On pages 12 and 13 you see a formula, F(i) = M(i) * C(i), where i = ith bone of the character's skeleton

and F(i) = final transform, which combines a bone's offset transform (M(i)) with its combined transform (C(i)).

The combined transform is the hierarchical scene graph part you mentioned along with the keyframe animation.
Note that this transform moves the character directly to a pose and keyframe j is not generally relative to keyframe j-1. The bone's offset transform is an inverse transform that moves the mesh into the space of the bone, which is necessary now that it has been transformed away from bind position by the combined transform.
 

I also had a lot of questions about skeletal animation, until I found a good working example: https://github.com/vovan4ik123/assimp-Cpp-OpenGL-skeletal-animation

Good luck

Another resource to consider are the ThinMatrix animation tutorials. It's a video tutorial with a very nice explanation of all the concepts involved in skeletal animation.

I just finished skinning animation with opengl, assimp, and glm. It's not easy as it seems. I want to share all my pain that i went through so it maybe helpful to someone who feels same level of frustration like i did.

First of all I implemented skinning animation in past with directx and it was much easier!

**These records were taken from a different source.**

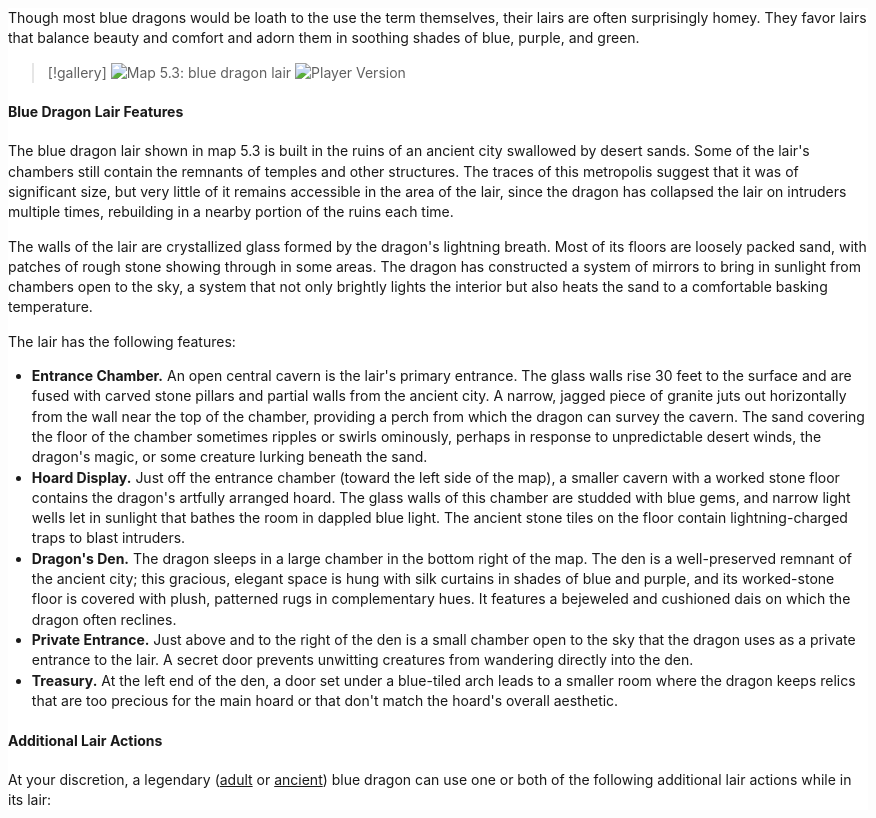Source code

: Though most blue dragons would be loath to the use the term themselves, their lairs are often surprisingly homey. They favor lairs that balance beauty and comfort and adorn them in soothing shades of blue, purple, and green.

> [!gallery]
> ![Map 5.3: blue dragon lair](/3-Mechanics/CLI/books/fizbans-treasury-of-dragons/img/046-map-5-3-blue-dragon-lair.webp#gallery)
> ![Player Version](/3-Mechanics/CLI/books/fizbans-treasury-of-dragons/img/047-map-5-3-blue-dragon-lair-player.webp#gallery)

#### Blue Dragon Lair Features

The blue dragon lair shown in map 5.3 is built in the ruins of an ancient city swallowed by desert sands. Some of the lair's chambers still contain the remnants of temples and other structures. The traces of this metropolis suggest that it was of significant size, but very little of it remains accessible in the area of the lair, since the dragon has collapsed the lair on intruders multiple times, rebuilding in a nearby portion of the ruins each time.

The walls of the lair are crystallized glass formed by the dragon's lightning breath. Most of its floors are loosely packed sand, with patches of rough stone showing through in some areas. The dragon has constructed a system of mirrors to bring in sunlight from chambers open to the sky, a system that not only brightly lights the interior but also heats the sand to a comfortable basking temperature.

The lair has the following features:

- **Entrance Chamber.** An open central cavern is the lair's primary entrance. The glass walls rise 30 feet to the surface and are fused with carved stone pillars and partial walls from the ancient city. A narrow, jagged piece of granite juts out horizontally from the wall near the top of the chamber, providing a perch from which the dragon can survey the cavern. The sand covering the floor of the chamber sometimes ripples or swirls ominously, perhaps in response to unpredictable desert winds, the dragon's magic, or some creature lurking beneath the sand.  
- **Hoard Display.** Just off the entrance chamber (toward the left side of the map), a smaller cavern with a worked stone floor contains the dragon's artfully arranged hoard. The glass walls of this chamber are studded with blue gems, and narrow light wells let in sunlight that bathes the room in dappled blue light. The ancient stone tiles on the floor contain lightning-charged traps to blast intruders.  
- **Dragon's Den.** The dragon sleeps in a large chamber in the bottom right of the map. The den is a well-preserved remnant of the ancient city; this gracious, elegant space is hung with silk curtains in shades of blue and purple, and its worked-stone floor is covered with plush, patterned rugs in complementary hues. It features a bejeweled and cushioned dais on which the dragon often reclines.  
- **Private Entrance.** Just above and to the right of the den is a small chamber open to the sky that the dragon uses as a private entrance to the lair. A secret door prevents unwitting creatures from wandering directly into the den.  
- **Treasury.** At the left end of the den, a door set under a blue-tiled arch leads to a smaller room where the dragon keeps relics that are too precious for the main hoard or that don't match the hoard's overall aesthetic.  

#### Additional Lair Actions

At your discretion, a legendary ([adult](/3-Mechanics/CLI/bestiary/dragon/adult-blue-dragon.md) or [ancient](/3-Mechanics/CLI/bestiary/dragon/ancient-blue-dragon.md)) blue dragon can use one or both of the following additional lair actions while in its lair:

In my case issue was not lack of skinning theory but many bugs. My knowledge of opengl, assimp and glm is not very good and I did a lot of debugging and tests.

The advice is to go step by step.

1. First - try to visualize skeleton(bones) without any animation. Is sounds easy but i spent some time to make it work. My problem was incorrect drawing procedure. Obviously all you need is to update world transformations and draw lines from one bone position to child ones but i did it incorrectly(wrong calculation where child lines should be in a vertex buffer). Final transformations are not needed for bone visualization, only global/world ones.

2. Second - try to animate any bone(that was easy for me).  All you need is to multiply local bone transformation on some transformation(probably rotation) and calculate world transformations.

3. Fun begins. Try to visualize mesh by applying bones in initial pose(No animation). It's where you will need offset matrices, final transformations and to use bone indices with weights in a vertex shader. Offset matrix is basically inverse matrix of world bone transformation. For some reason assimp offset matrices work better in my case than my inverse matrices(I will research why). My main problem here was that i used glVertexAttribFormat to declare bone indices instead of glVertexAttribIFormat! Be careful glVertexAttribFormat converts integer values to floats and indexing is absolutely wrong with it. I spent couple days until i realized what is wrong.

4. Actual animation. glm has functionality to converts quaternions to matrices but what i overlooked initially is that glm::quaternion constructor is quat(w, x, y, z). I used to pass x, y, z, w and of course it didn't work.

Also pay attention assimp matrices are row-major but glm mat4 is column-major. So matrix transposition is required!

Also it's very important to be sure that you are really sending matrices to a vertex shader. I had a code that didn't raise errors when it failed to send them and i spent some time to fixing that too. It's better to throw an exception if for example uniform location cannot be found.

Thanks for reading, i hope it will help!